Il était une fois... les brevets. Ces précieux petits morceaux de papiers tamponnés furent créés pour protéger l'innovation et les inventeurs. Après avoir travaillé des années, celui ou celle qui obtient un brevet peut interdire quiconque d'utiliser sa trouvaille. Généralement sur une durée moyenne de 20 ans. Une manière de rentabiliser sa recherche.
En 2012, 2,35 millions de brevets ont été déposés dans le monde. Presque 10% de plus qu'en 2011, un record sur les 18 dernières années. Et près de 50% d'entre eux furent validés. Ce qui donne plus d'un million de trouvailles protégées. Que d'inventeurs sur notre planète ! À moins que les brevets ne servent à autre chose ?
Dites bonjour aux « patent trolls ». Dans ces entreprises, principalement américaines, on ne produit rien, on ne fait qu'acheter des brevets et faire payer leur utilisation, limitant du même coup l'innovation. Pourquoi s'embêter à faire de la recherche alors que le business est ailleurs ? Intellectual Venture, le plus gros patent troll américain détient à lui seul 70.000 brevets. L'utilisation de ses licences lui rapporte 3 milliards de dollars par an.

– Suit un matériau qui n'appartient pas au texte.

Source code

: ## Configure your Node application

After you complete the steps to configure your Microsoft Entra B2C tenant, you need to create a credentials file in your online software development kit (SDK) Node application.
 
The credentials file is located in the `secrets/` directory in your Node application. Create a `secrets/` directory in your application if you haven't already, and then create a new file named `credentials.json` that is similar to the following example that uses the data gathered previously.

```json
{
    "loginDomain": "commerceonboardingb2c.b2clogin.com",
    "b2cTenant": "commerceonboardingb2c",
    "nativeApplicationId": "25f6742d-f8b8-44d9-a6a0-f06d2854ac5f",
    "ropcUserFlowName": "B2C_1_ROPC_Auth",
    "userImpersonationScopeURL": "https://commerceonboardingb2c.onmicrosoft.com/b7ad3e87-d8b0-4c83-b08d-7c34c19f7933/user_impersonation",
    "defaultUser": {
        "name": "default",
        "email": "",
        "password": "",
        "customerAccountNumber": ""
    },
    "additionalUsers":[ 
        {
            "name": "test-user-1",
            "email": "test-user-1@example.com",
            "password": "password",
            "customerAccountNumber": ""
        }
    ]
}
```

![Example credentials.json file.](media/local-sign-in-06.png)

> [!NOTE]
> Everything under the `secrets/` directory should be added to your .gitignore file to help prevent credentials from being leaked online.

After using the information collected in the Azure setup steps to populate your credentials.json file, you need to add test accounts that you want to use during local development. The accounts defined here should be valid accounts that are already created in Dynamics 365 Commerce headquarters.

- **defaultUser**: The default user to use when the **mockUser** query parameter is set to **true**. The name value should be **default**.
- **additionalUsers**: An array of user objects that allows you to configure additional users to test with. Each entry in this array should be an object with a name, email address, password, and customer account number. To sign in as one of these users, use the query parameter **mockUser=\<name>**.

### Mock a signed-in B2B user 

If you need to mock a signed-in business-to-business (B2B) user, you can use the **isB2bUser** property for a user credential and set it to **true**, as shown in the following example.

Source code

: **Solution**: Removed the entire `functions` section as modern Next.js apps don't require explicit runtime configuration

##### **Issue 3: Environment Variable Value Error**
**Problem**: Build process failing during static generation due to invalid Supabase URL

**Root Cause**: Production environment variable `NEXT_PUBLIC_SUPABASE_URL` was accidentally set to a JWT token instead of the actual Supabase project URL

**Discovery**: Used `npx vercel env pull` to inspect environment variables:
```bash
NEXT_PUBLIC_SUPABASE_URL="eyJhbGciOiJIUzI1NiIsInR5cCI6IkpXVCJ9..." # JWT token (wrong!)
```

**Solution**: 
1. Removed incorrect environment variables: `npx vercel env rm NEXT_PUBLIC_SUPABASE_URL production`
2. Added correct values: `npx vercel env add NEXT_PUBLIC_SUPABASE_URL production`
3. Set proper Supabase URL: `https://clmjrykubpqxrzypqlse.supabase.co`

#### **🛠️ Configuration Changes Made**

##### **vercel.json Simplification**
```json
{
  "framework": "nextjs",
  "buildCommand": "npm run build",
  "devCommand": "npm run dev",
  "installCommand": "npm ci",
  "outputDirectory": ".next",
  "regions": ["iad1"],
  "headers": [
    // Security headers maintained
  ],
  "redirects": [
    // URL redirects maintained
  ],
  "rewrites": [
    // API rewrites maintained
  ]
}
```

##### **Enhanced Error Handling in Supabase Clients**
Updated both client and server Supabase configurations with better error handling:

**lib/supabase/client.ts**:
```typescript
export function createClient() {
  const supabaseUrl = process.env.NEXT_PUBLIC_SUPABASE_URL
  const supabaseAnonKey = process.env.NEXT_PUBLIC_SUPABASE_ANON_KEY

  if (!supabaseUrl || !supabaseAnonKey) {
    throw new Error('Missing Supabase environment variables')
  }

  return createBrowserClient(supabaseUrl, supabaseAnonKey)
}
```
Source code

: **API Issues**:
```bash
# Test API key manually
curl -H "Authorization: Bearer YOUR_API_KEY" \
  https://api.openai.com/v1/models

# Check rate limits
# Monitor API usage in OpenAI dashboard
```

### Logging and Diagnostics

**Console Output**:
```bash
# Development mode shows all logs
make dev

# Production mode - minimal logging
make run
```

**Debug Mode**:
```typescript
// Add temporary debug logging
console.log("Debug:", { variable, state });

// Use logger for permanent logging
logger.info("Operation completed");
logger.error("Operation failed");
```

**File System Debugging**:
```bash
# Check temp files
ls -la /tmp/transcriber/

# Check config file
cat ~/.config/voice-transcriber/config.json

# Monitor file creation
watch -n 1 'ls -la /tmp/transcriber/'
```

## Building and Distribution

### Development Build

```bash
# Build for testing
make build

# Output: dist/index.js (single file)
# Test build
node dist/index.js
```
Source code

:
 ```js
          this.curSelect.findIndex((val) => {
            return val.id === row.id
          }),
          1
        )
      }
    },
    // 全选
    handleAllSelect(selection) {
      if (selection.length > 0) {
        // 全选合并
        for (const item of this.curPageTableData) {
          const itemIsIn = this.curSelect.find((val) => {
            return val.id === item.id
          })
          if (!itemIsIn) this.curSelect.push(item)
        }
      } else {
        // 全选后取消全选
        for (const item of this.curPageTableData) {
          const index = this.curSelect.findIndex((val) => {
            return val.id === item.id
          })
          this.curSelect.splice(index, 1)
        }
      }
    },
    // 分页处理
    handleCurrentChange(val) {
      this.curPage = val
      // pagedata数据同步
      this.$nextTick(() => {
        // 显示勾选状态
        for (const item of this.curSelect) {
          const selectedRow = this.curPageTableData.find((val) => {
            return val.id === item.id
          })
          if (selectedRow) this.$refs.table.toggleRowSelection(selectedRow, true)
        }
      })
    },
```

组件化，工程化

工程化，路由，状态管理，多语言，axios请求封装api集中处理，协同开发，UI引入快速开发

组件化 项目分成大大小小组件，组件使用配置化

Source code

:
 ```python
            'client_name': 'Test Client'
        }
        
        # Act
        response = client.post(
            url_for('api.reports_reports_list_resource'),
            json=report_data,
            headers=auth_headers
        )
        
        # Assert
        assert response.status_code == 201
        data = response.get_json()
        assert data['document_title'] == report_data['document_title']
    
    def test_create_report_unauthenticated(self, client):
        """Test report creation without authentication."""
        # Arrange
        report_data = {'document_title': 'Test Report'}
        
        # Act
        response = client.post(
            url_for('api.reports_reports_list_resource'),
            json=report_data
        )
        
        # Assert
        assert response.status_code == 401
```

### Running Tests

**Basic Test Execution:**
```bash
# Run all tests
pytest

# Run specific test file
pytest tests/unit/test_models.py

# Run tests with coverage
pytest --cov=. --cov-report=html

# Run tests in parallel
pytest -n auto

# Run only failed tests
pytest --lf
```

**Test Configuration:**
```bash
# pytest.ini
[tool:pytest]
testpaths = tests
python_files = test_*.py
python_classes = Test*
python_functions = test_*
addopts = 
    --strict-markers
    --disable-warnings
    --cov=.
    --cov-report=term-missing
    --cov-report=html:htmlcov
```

La France s'y met aussi, à la française. En 2011, le gouvernement de François Fillon crée la société « France Brevets », dotée de 100 millions d'euros grâce au Grand Emprunt. Sa mission : acheter des brevets et les valoriser. Un patent troll d'État en somme.
Aujourd'hui, c'est dans le secteur des technologies informatique et de l'énergie que l'on protège le plus d'inventions. Un effet de masse normal : pour protéger un smartphone, il faut environ 200 brevets différents. Mais il y un autre secteur, plus discret par le nombre mais bien plus lucratif : les médicaments.
Le Lipitor, un anti-cholesterol, est le médicament le plus vendu au monde. Son brevet, détenu par la société Pfizer, a rapporté jusqu'à 13 milliards de dollars par an au laboratoire entre 1991 et 2011. Plus de 15% de ses revenus. Autre exemple : l'anti-diabétique Lantus, dont le brevet rapporte 7 milliards de dollars annuels à Sanofi. Une maladie, un brevet, un business.
En accordant des monopoles, les brevets permettent des dictatures commerciales. Chaque entreprise fixe son prix. L'Efivarenz, breveté par le laboratoire Merck, permet de lutter contre le SIDA. Difficile de s'en passer lorsqu'on est atteint. En Thaïlande, le laboratoire le vend à plus de 40 dollar par mois, 10% du salaire moyen.
Pourtant, l'Inde voisine fabrique un médicament générique du même traitement, moitié mois cher (22$). En 2007, la Thaïlande a donc décidé de casser le brevet du laboratoire américain au nom de la santé publique et d'autoriser l'importation de génériques.
Heureusement, il reste d'autres monopoles à conquérir. En 1994, la société Myriad Genetics a breveté 2 gènes liés aux cancers du sein et des ovaires. Ainsi, depuis 20 ans, Myriad Genetics bénéficie d'un monopole total sur le dépistage de ces deux cancers aux États-Unis, empêchant toute recherche alternative.
Mais la cour suprême des Etats-Unis a cassé ces brevets en 2013, expliquant que - oh surprise - l'ADN naturel n'était pas brevetable. Mais ajoutant que l'ADN complémentaire oui ! Superbe nuance. L'ADN « complémentaire » n'est qu'une copie de l'ADN naturel réalisée en laboratoire. Le secteur des biotechnologies reste donc protégé et la valeur boursière de Myriad Genetics continue de grimper.
Prévus pour accompagner les inventeurs, les brevets sont devenus aujourd'hui une véritable industrie du savoir. L'enjeu n'est plus d'inventer utile mais surtout d'inventer rentable. À croire que c'est dans nos gènes.